In a statement on the preliminary investigation report into the country’s worst aviation disaster in more than a decade, the the Civil Aviation Administration of China (CAAC) did not disclose any information retrieved from the recorders, both of which are now in Washington DC for analysis.
Instead, the CAAC statement on 20 April lists the events leading up to the crash, shedding more details into the incident, but offers no suggestions on likely contributory factors, nor does it provide any technical or safety recommendations.
On 21 March, the China Eastern 737 (B-1791/MSN41474) crashed near Wuzhou in Guangxi province in central China. It was operating service MU5735 from Kunming to Guangzhou and was carrying 123 passengers and nine crew members, all of whom died in the crash.
The CAAC says the 737 entered the Guangzhou flight information region at 14:17, at a cruising altitude of around 29,000ft.
Three minutes later, the aircraft was found to have “deviated” from its normal flight path and altitude. Calls from Guangzhou air traffic controllers to the aircraft went unanswered.
Another two minutes later, the aircraft radar signal disappeared. The CAAC says the last recorded altitude before the signal loss was around 11,000ft, and its ground speed was 1,010km/h.

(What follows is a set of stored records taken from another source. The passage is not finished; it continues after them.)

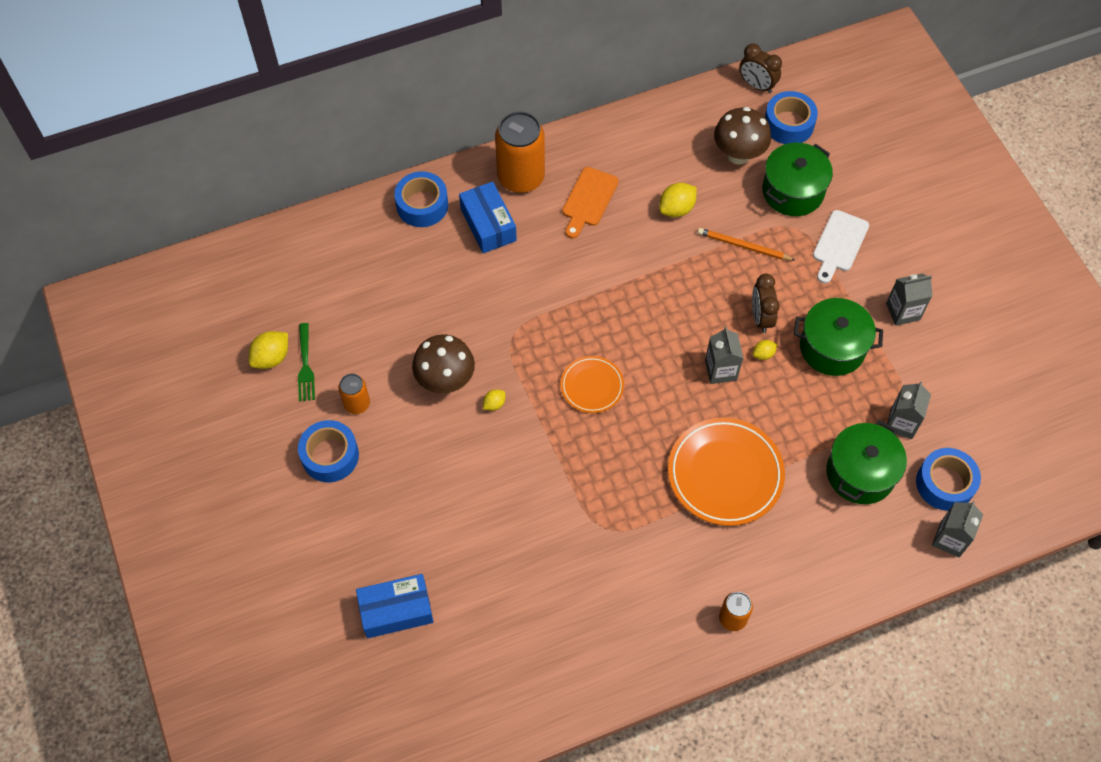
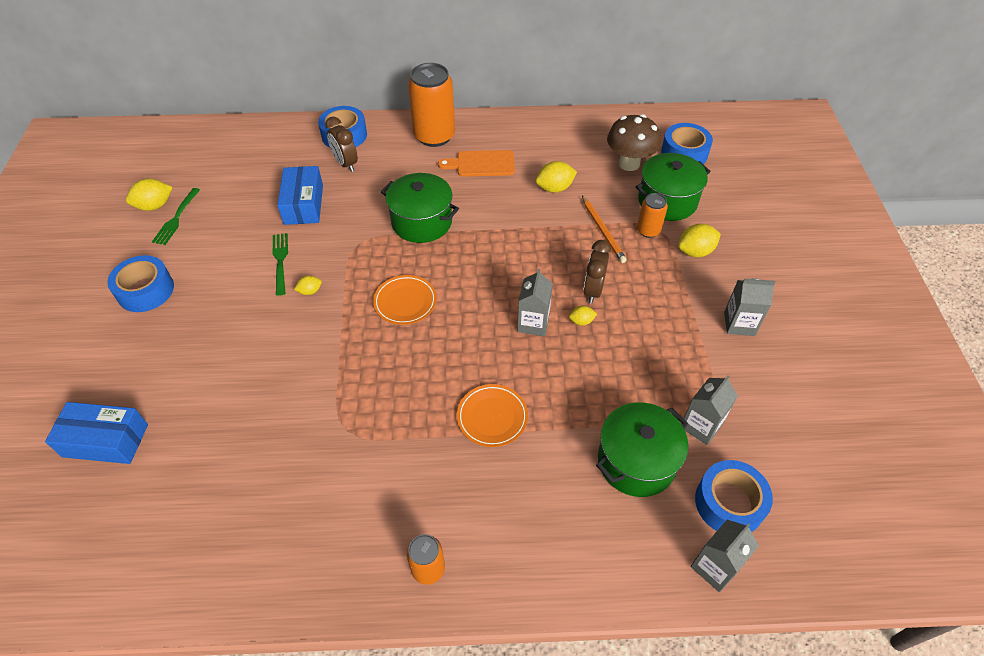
camera: 20 degrees right, 10 degrees down
orange can [338,374,370,414] -> orange can moved to [637,193,668,238]
brown mushroom [412,334,475,393] -> green fork [273,233,288,296]
blue box [459,181,517,253] -> blue box moved to [277,166,323,225]
orange cutting board [562,167,619,239] -> orange cutting board turned 45 degrees clockwise [438,150,515,176]
orange plate [668,417,785,526] -> orange plate [457,384,528,447], size x0.56
orange pencil [698,228,795,261] -> orange pencil turned 150 degrees counterclockwise [582,196,627,263]
brown clock [739,43,782,93] -> brown clock moved to [325,117,358,172]
green pot [794,298,883,376] -> green pot moved to [381,173,459,243]
white cutting board [813,210,869,283] -> yellow lemon [678,224,721,257]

The agency adds that most of the aircraft wreckage has been recovered in the core impact area, including the jet’s horizontal stabiliser, rudder, engine parts, wings as well as landing gear. One piece of a winglet was located about 12km away from the crash site.
The aircraft, which was delivered to China Eastern in June 2015, was also found to be airworthy before flight, even as it was briefly parked in the days leading up to the crash.
The CAAC also notes that the flight crew, cabin crew and maintenance crew were qualified. No dangerous goods were on the aircraft.
In the immediate aftermath of the crash, China Eastern and its subsidiairies grounded their fleet of more than 200 737-800s. On 17 April, less than a month following the crash, the carrier resumed operating a small number of aircraft.
Chinese authorities did not indicate when they expect to complete a full analysis of the flight-data and cockpit-voice recorders, both of which were found days after the crash. The CAAC previously stated they expect to release a preliminary investigation report by 20 April – 30 days after the crash – per ICAO rules.
The US National Transportation Safety Board is assisting with investigations, though they have said they will not release any information about the crash, noting that China has that authority under ICAO protocols.